In a recent project, I want to debug my program in production use state. The production environment is very complicated so I want to debug the program whenever I find a problem.
This is what I want to achieve: whenever I want to debug, I will send a kill signal to the program and hopefully pdb debugger will appear. It is something like this:
import pdb
import signal
import time
def handler(signal, frame):
pdb.set_trace()
signal.signal(signal.SIGTERM, handler)
a=1
while True:
a+=1
time.sleep(1)
However, since I have to run the program with nohup
, all output will be redirected to nohup.out, so there's no way I can interact with pdb.
Is there anything similar to do this?
If you run the program from a terminal you can use the tty
command to note the
tty device you are on, and pass it to the program in the environment:
TTY=`tty` nohup ./myprog.py
and then in the handler open the tty again and set stdin and stdout to the file:
import sys,os
def handler(signal, frame):
tty = os.getenv('TTY')
sys.stdin = sys.stdout = open(tty,"r+")
pdb.set_trace()
If you are detaching the program from the current tty as in your comment, then you
can try something similar, with the same python code. This time run your program with:
TTY=/tmp/link nohup ./myprog.py &
and close the terminal. Open a new terminal and create the missing link to this new tty:
ln -s `tty` /tmp/link
Then give, in one single line, the kill command to signal the python process, and
then immediately do a sleep
. This is so that the shell is no longer competing with
pdb for input from the tty. Eg, on one line:
kill -term $pid; sleep 99999
You will then have pdb connect to /tmp/link, which is your tty. When you quit pdb, typing ctrl-c
will stop the sleep.
If you need to use ctrl-c in pdb, and you are using bash,
replace the sleep 99999
by suspend
. When you quit pdb, use your terminal's menus to send signal sigcont
to the process to get back the suspended bash.

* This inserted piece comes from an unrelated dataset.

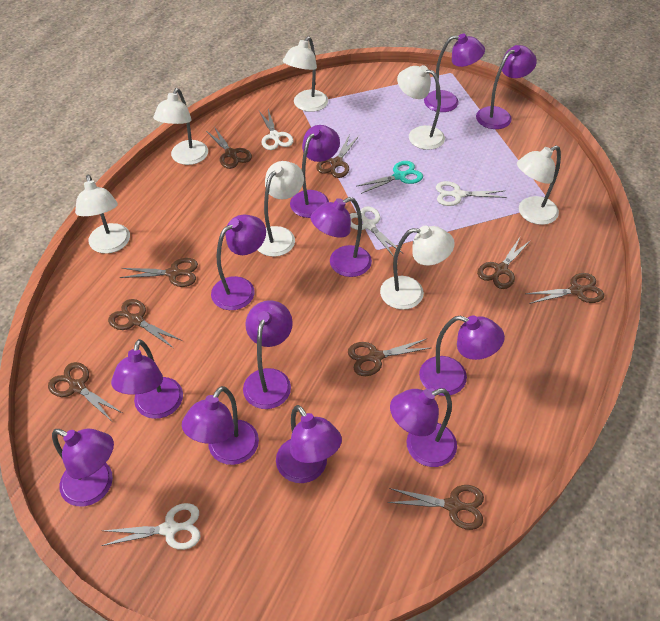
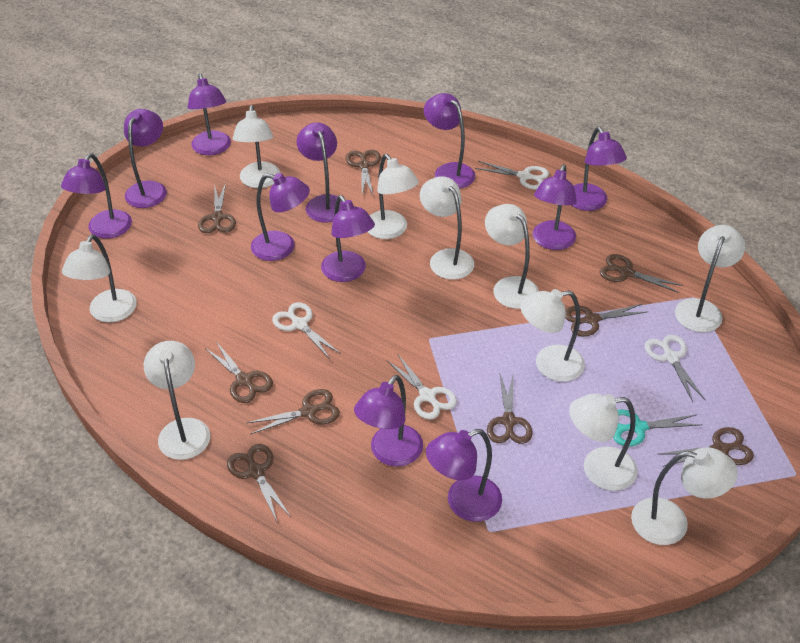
purple lamp: [52,429,114,506] [111,339,183,419] [182,386,259,465] [211,215,266,310] [243,300,293,409] [276,405,342,483] [290,125,340,218] [311,197,372,277] [390,388,457,467] [419,316,505,396] [424,34,485,112] [476,45,537,129] = 12 -> [61,153,132,239] [124,109,167,208] [188,73,231,155] [251,173,310,261] [296,122,342,223] [321,195,375,282] [354,375,423,467] [424,93,475,188] [426,429,502,522] [533,164,577,250] [571,127,627,211] = 11
white lamp: [75,175,130,254] [153,88,208,165] [257,161,304,257] [283,36,328,112] [380,225,455,310] [397,65,445,150] [517,146,561,225] = 7 -> [62,234,137,322] [144,341,210,460] [233,105,280,188] [368,154,419,239] [420,176,474,280] [485,204,539,309] [520,289,585,382] [569,394,638,491] [631,447,738,545] [675,225,745,332] = 10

An entirely different approach, which is simpler and more elegant in my opinion, is to use rpyc
. I've been using this approach for a long time now in my complex system, and it made real-time debugging vastly easier.
Basically, what you need to do is to define a simple rpyc API Service, which contains "exposed" methods to return references ("netrefs") to the most interesting objects in you system. Then, you start an rpyc ThreadedServer in your process, at startup time.
Then whenever you'd like, you can simply create an rpyc client, and connect to the process, retrieve references to the objects via the API, and inspect them (transparently, as if those netrefs are local objects). Using the right API methods, you can pretty much access anything you want in the live process.
Other advantages to this apprach are that (1) this interactive session doesn't even have to affect the running process (unless, of course, you invoke methods which cause side effects, etc.), (2) it doesn't have to be interactive, i.e. you can easily write a script which connects to the process and prints some info from it.